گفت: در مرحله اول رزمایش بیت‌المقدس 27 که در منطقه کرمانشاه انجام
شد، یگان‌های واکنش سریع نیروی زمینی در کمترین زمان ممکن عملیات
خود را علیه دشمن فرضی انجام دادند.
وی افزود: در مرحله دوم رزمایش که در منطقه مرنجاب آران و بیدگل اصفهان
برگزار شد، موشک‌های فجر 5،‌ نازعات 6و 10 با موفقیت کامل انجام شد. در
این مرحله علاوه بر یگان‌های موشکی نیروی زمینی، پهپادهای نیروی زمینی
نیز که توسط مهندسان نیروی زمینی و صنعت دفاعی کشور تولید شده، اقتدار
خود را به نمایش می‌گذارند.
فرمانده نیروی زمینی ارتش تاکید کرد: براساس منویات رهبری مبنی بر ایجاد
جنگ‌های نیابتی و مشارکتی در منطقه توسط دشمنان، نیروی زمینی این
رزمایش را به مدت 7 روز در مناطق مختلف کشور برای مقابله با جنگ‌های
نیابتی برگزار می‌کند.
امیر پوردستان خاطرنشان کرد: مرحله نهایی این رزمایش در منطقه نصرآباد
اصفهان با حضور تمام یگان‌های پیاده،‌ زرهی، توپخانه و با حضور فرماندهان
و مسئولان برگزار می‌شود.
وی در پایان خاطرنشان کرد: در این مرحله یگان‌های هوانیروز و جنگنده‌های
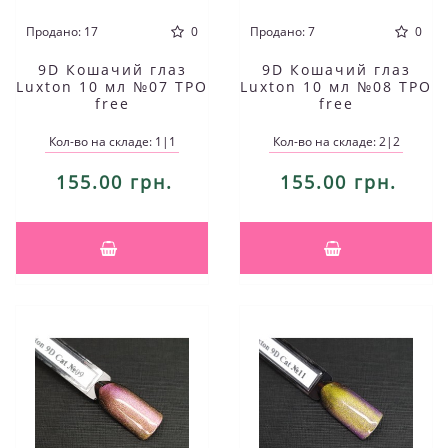
Продано: 17
0
Продано: 7
0
9D Кошачий глаз
9D Кошачий глаз
Luxton 10 мл №07 TPO
Luxton 10 мл №08 TPO
free
free
Кол-во на складе: 1|1
Кол-во на складе: 2|2
155.00 грн.
155.00 грн.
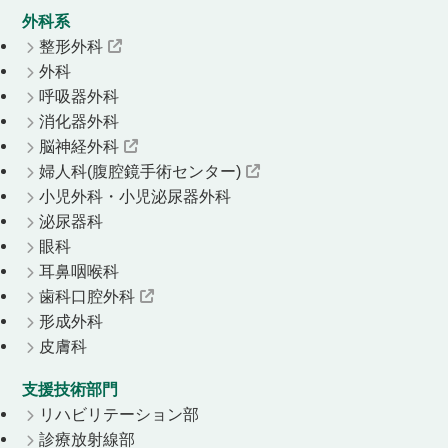
外科系
整形外科
外科
呼吸器外科
消化器外科
脳神経外科
婦人科(腹腔鏡手術センター)
小児外科・小児泌尿器外科
泌尿器科
眼科
耳鼻咽喉科
歯科口腔外科
形成外科
皮膚科
支援技術部門
リハビリテーション部
診療放射線部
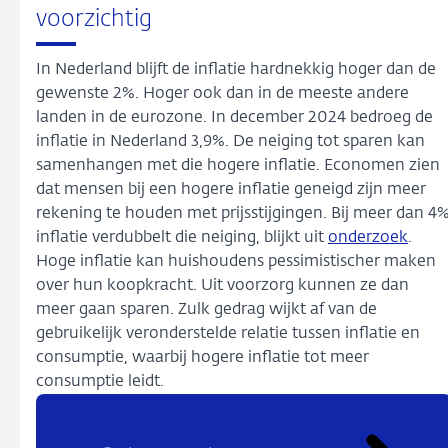
voorzichtig
In Nederland blijft de inflatie hardnekkig hoger dan de
gewenste 2%. Hoger ook dan in de meeste andere
landen in de eurozone. In december 2024 bedroeg de
inflatie in Nederland 3,9%. De neiging tot sparen kan
samenhangen met die hogere inflatie. Economen zien
dat mensen bij een hogere inflatie geneigd zijn meer
rekening te houden met prijsstijgingen. Bij meer dan 4
inflatie verdubbelt die neiging, blijkt uit
onderzoek
.
Hoge inflatie kan huishoudens pessimistischer maken
over hun koopkracht. Uit voorzorg kunnen ze dan
meer gaan sparen. Zulk gedrag wijkt af van de
gebruikelijk veronderstelde relatie tussen inflatie en
consumptie, waarbij hogere inflatie tot meer
consumptie leidt.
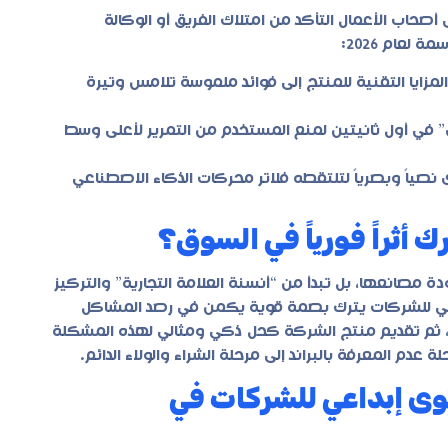
أصحاب الأعمال التأكد من امتلاك الفريق أو الوكالة
عام 2026:
لمزايا التقنية للمنتج إلى فوائد ملموسة تلامس وتيرة
في أول ثانيتين لمنع المستخدم من التمرير لأعلى وسط
ياً وبصرياً لتلتقطه فلاتر محركات الذكاء الاصطناعي
 أثراً فورياً في السوق؟
 مصانعها، بل تبدأ من “أنسنة العلامة التجارية” والتركيز
اعي للشركات يترك بصمة قوية يكمن في رصد المشاكل
 ثم تقديم منتج الشركة كحل ذكي ومثالي لهذه المشكلة
 المعرفة بالبراند إلى مرحلة الشراء والولاء الدائم.
ى إبداعي للشركات في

▸ YOUR OBJECTIVE:
For every entry, return its exact wording and leave out any image.

▸ SOLUTION TO THIS EXERCISE:
گفت: در مرحله اول رزمایش بیت‌المقدس 27 که در منطقه کرمانشاه انجام
شد، یگان‌های واکنش سریع نیروی زمینی در کمترین زمان ممکن عملیات
خود را علیه دشمن فرضی انجام دادند.
وی افزود: در مرحله دوم رزمایش که در منطقه مرنجاب آران و بیدگل اصفهان
برگزار شد، موشک‌های فجر 5،‌ نازعات 6و 10 با موفقیت کامل انجام شد. در
این مرحله علاوه بر یگان‌های موشکی نیروی زمینی، پهپادهای نیروی زمینی
نیز که توسط مهندسان نیروی زمینی و صنعت دفاعی کشور تولید شده، اقتدار
خود را به نمایش می‌گذارند.
فرمانده نیروی زمینی ارتش تاکید کرد: براساس منویات رهبری مبنی بر ایجاد
جنگ‌های نیابتی و مشارکتی در منطقه توسط دشمنان، نیروی زمینی این
رزمایش را به مدت 7 روز در مناطق مختلف کشور برای مقابله با جنگ‌های
نیابتی برگزار می‌کند.
امیر پوردستان خاطرنشان کرد: مرحله نهایی این رزمایش در منطقه نصرآباد
اصفهان با حضور تمام یگان‌های پیاده،‌ زرهی، توپخانه و با حضور فرماندهان
و مسئولان برگزار می‌شود.
وی در پایان خاطرنشان کرد: در این مرحله یگان‌های هوانیروز و جنگنده‌های
Продано: 17
0
Продано: 7
0
9D Кошачий глаз
9D Кошачий глаз
Luxton 10 мл №07 TPO
Luxton 10 мл №08 TPO
free
free
Кол-во на складе: 1|1
Кол-во на складе: 2|2
155.00 грн.
155.00 грн.
外科系
整形外科
外科
呼吸器外科
消化器外科
脳神経外科
婦人科(腹腔鏡手術センター)
小児外科・小児泌尿器外科
泌尿器科
眼科
耳鼻咽喉科
歯科口腔外科
形成外科
皮膚科
支援技術部門
リハビリテーション部
診療放射線部
voorzichtig
In Nederland blijft de inflatie hardnekkig hoger dan de
gewenste 2%. Hoger ook dan in de meeste andere
landen in de eurozone. In december 2024 bedroeg de
inflatie in Nederland 3,9%. De neiging tot sparen kan
samenhangen met die hogere inflatie. Economen zien
dat mensen bij een hogere inflatie geneigd zijn meer
rekening te houden met prijsstijgingen. Bij meer dan 4
inflatie verdubbelt die neiging, blijkt uit
onderzoek
.
Hoge inflatie kan huishoudens pessimistischer maken
over hun koopkracht. Uit voorzorg kunnen ze dan
meer gaan sparen. Zulk gedrag wijkt af van de
gebruikelijk veronderstelde relatie tussen inflatie en
consumptie, waarbij hogere inflatie tot meer
consumptie leidt.
أصحاب الأعمال التأكد من امتلاك الفريق أو الوكالة
عام 2026:
لمزايا التقنية للمنتج إلى فوائد ملموسة تلامس وتيرة
في أول ثانيتين لمنع المستخدم من التمرير لأعلى وسط
ياً وبصرياً لتلتقطه فلاتر محركات الذكاء الاصطناعي
 أثراً فورياً في السوق؟
 مصانعها، بل تبدأ من “أنسنة العلامة التجارية” والتركيز
اعي للشركات يترك بصمة قوية يكمن في رصد المشاكل
 ثم تقديم منتج الشركة كحل ذكي ومثالي لهذه المشكلة
 المعرفة بالبراند إلى مرحلة الشراء والولاء الدائم.
ى إبداعي للشركات في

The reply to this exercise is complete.